(RECORDS TO USE Opens)

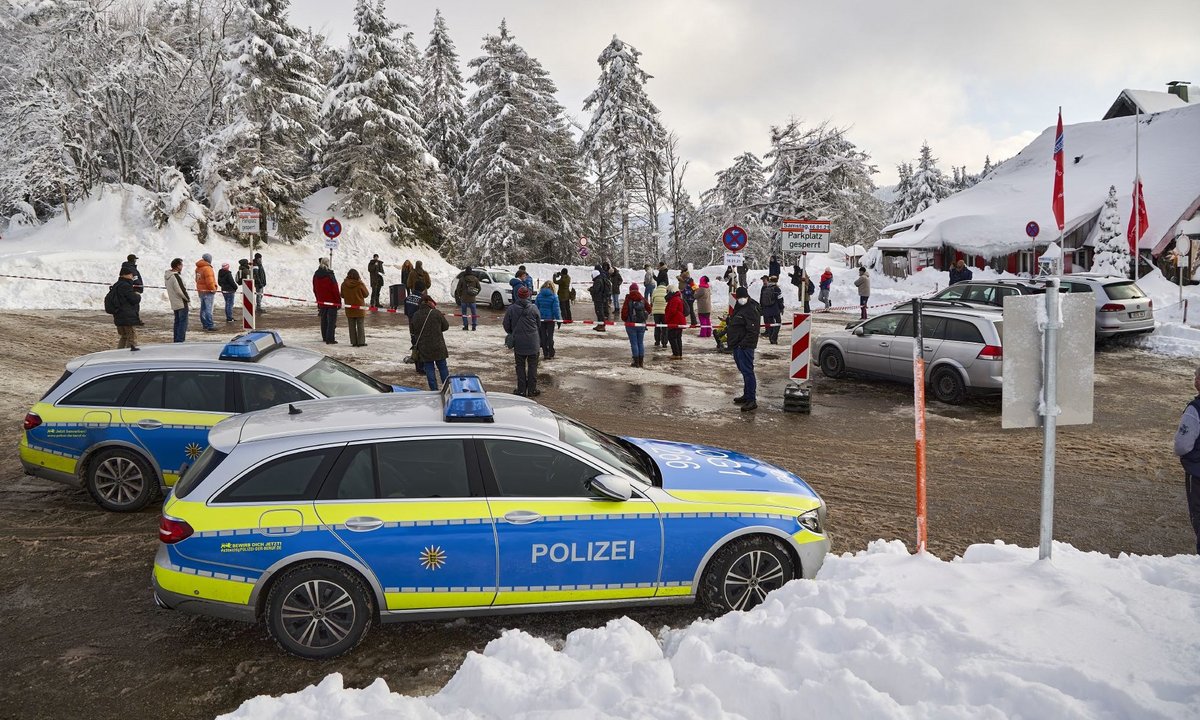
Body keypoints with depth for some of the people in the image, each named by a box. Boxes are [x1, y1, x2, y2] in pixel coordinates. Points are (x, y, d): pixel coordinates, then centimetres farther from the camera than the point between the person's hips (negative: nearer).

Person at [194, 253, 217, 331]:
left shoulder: (198, 268, 10)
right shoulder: (207, 268, -19)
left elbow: (197, 279, 15)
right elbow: (209, 281, -22)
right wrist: (213, 289, -10)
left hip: (200, 290, 9)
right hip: (208, 291, -9)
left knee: (203, 308, 14)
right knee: (208, 309, -6)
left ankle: (205, 324, 22)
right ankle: (210, 326, -6)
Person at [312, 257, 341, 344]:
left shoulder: (316, 275, 4)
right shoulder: (330, 275, -17)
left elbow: (315, 289, 13)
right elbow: (335, 289, -16)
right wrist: (339, 301, -9)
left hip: (321, 302, 6)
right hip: (332, 301, -6)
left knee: (323, 320, 17)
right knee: (331, 320, -2)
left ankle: (325, 337, 27)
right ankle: (330, 339, -6)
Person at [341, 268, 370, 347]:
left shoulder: (344, 284, -6)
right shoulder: (360, 284, -15)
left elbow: (342, 295, 5)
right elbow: (366, 294, -3)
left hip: (349, 309, 3)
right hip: (359, 308, -3)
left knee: (352, 326, 10)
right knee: (360, 326, 6)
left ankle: (353, 342, 11)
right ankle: (361, 342, 5)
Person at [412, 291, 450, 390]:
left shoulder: (416, 315, -2)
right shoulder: (436, 313, -11)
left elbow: (415, 329, 8)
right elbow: (446, 326, -2)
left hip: (424, 348, 1)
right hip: (438, 347, -1)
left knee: (429, 368, 8)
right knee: (442, 367, 12)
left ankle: (434, 389, 8)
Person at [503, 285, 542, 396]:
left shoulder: (511, 309, -7)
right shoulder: (534, 308, -7)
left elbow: (506, 326, 1)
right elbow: (539, 323, 4)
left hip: (519, 342, 0)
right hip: (533, 342, 0)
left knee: (520, 365, 10)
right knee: (532, 365, 9)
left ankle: (521, 390, 12)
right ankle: (532, 390, 12)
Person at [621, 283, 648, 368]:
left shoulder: (628, 299, -11)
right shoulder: (643, 299, 1)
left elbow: (624, 311, -12)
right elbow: (649, 310, 7)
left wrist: (624, 319, 7)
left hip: (631, 324, -4)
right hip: (642, 324, 4)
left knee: (634, 343, 2)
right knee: (641, 342, 12)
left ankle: (636, 362, 2)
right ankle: (641, 362, 14)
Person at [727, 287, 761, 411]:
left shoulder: (751, 310, -15)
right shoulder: (739, 308, 16)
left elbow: (752, 331, -21)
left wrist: (743, 344, -23)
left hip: (745, 346, -10)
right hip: (737, 345, 10)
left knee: (747, 372, -9)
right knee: (744, 371, 17)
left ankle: (752, 400, -8)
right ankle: (746, 395, 27)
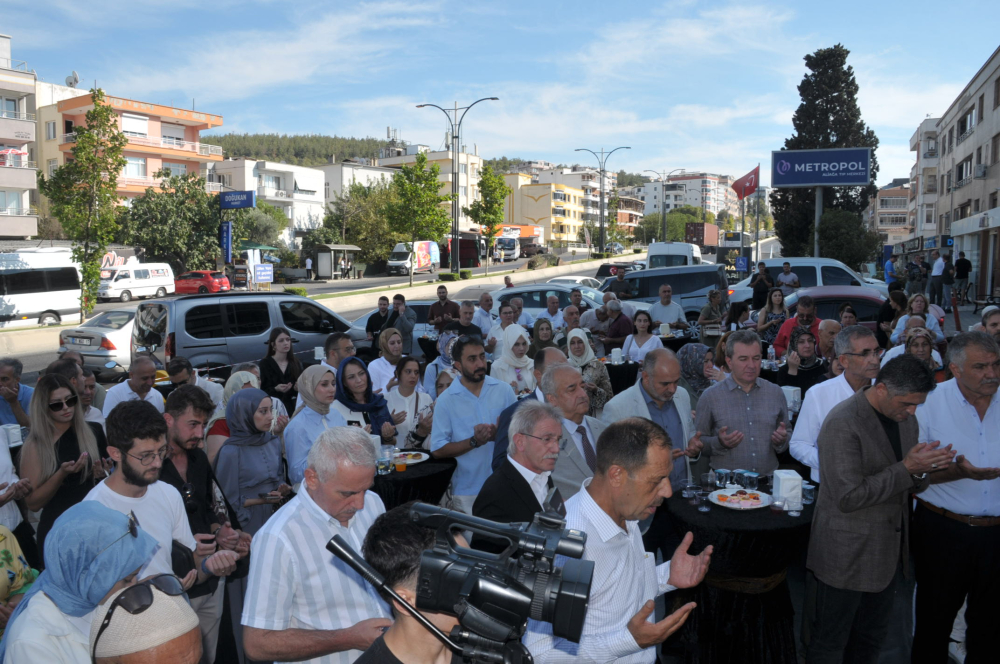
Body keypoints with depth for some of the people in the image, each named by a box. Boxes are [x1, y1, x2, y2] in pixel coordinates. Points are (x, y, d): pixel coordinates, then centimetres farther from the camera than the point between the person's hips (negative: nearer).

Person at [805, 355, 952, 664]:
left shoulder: (906, 419, 5)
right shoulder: (842, 423, -21)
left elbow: (912, 485, 12)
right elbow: (848, 498, -24)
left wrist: (923, 469, -11)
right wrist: (906, 469, -24)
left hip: (890, 552, 8)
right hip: (847, 554, -7)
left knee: (871, 639, 21)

(RECORDS TO USE Closes)

* WHAT YOU NEED TO DO: Please put every line of the data above into a Markdown table with the columns Row and Line, numbering the rows in order and skipping blank lines. Leave the pictures out of the answer.

* WRITTEN REPLY:
| Row | Line |
|---|---|
| 1 | Body keypoints with depth for some of the people in the image, each named by a box. Boxes are [x1, y1, x2, y2] in pixel coordinates. Points are (x, y, d): pixel coordinates, then centimetres farther from the camera than the point between the person's hips (negative: nearer). |
| 2 | Person at [194, 253, 217, 331]: |
| 3 | left shoulder: (198, 268, 10) |
| 4 | right shoulder: (207, 268, -19) |
| 5 | left elbow: (197, 279, 15) |
| 6 | right elbow: (209, 281, -22) |
| 7 | right wrist: (213, 289, -10) |
| 8 | left hip: (200, 290, 9) |
| 9 | right hip: (208, 291, -9) |
| 10 | left knee: (203, 308, 14) |
| 11 | right knee: (208, 309, -6) |
| 12 | left ankle: (205, 324, 22) |
| 13 | right ankle: (210, 326, -6) |
| 14 | Person at [312, 257, 341, 344]: |
| 15 | left shoulder: (316, 275, 4) |
| 16 | right shoulder: (330, 275, -17) |
| 17 | left elbow: (315, 289, 13) |
| 18 | right elbow: (335, 289, -16) |
| 19 | right wrist: (339, 301, -9) |
| 20 | left hip: (321, 302, 6) |
| 21 | right hip: (332, 301, -6) |
| 22 | left knee: (323, 320, 17) |
| 23 | right knee: (331, 320, -2) |
| 24 | left ankle: (325, 337, 27) |
| 25 | right ankle: (330, 339, -6) |
| 26 | Person at [341, 268, 370, 347]: |
| 27 | left shoulder: (344, 284, -6) |
| 28 | right shoulder: (360, 284, -15) |
| 29 | left elbow: (342, 295, 5) |
| 30 | right elbow: (366, 294, -3) |
| 31 | left hip: (349, 309, 3) |
| 32 | right hip: (359, 308, -3) |
| 33 | left knee: (352, 326, 10) |
| 34 | right knee: (360, 326, 6) |
| 35 | left ankle: (353, 342, 11) |
| 36 | right ankle: (361, 342, 5) |
| 37 | Person at [412, 291, 450, 390]: |
| 38 | left shoulder: (416, 315, -2) |
| 39 | right shoulder: (436, 313, -11) |
| 40 | left elbow: (415, 329, 8) |
| 41 | right elbow: (446, 326, -2) |
| 42 | left hip: (424, 348, 1) |
| 43 | right hip: (438, 347, -1) |
| 44 | left knee: (429, 368, 8) |
| 45 | right knee: (442, 367, 12) |
| 46 | left ankle: (434, 389, 8) |
| 47 | Person at [503, 285, 542, 396]: |
| 48 | left shoulder: (511, 309, -7) |
| 49 | right shoulder: (534, 308, -7) |
| 50 | left elbow: (506, 326, 1) |
| 51 | right elbow: (539, 323, 4) |
| 52 | left hip: (519, 342, 0) |
| 53 | right hip: (533, 342, 0) |
| 54 | left knee: (520, 365, 10) |
| 55 | right knee: (532, 365, 9) |
| 56 | left ankle: (521, 390, 12) |
| 57 | right ankle: (532, 390, 12) |
| 58 | Person at [621, 283, 648, 368]: |
| 59 | left shoulder: (628, 299, -11) |
| 60 | right shoulder: (643, 299, 1) |
| 61 | left elbow: (624, 311, -12) |
| 62 | right elbow: (649, 310, 7) |
| 63 | left wrist: (624, 319, 7) |
| 64 | left hip: (631, 324, -4) |
| 65 | right hip: (642, 324, 4) |
| 66 | left knee: (634, 343, 2) |
| 67 | right knee: (641, 342, 12) |
| 68 | left ankle: (636, 362, 2) |
| 69 | right ankle: (641, 362, 14) |
| 70 | Person at [727, 287, 761, 411]: |
| 71 | left shoulder: (751, 310, -15) |
| 72 | right shoulder: (739, 308, 16) |
| 73 | left elbow: (752, 331, -21) |
| 74 | left wrist: (743, 344, -23) |
| 75 | left hip: (745, 346, -10) |
| 76 | right hip: (737, 345, 10) |
| 77 | left knee: (747, 372, -9) |
| 78 | right knee: (744, 371, 17) |
| 79 | left ankle: (752, 400, -8) |
| 80 | right ankle: (746, 395, 27) |
| 81 | Body keypoints with depth for some of the people in the image, each named by a box. Boxes are [x1, y1, x2, y2] in pixel coordinates. Points are (x, y, d): pixel coordinates, then centimetres farther from the camera than the point between the person's hips (negative: nearer). |
| 82 | Person at [805, 355, 952, 664]: |
| 83 | left shoulder: (906, 419, 5) |
| 84 | right shoulder: (842, 423, -21) |
| 85 | left elbow: (912, 485, 12) |
| 86 | right elbow: (848, 498, -24) |
| 87 | left wrist: (923, 469, -11) |
| 88 | right wrist: (906, 469, -24) |
| 89 | left hip: (890, 552, 8) |
| 90 | right hip: (847, 554, -7) |
| 91 | left knee: (871, 639, 21) |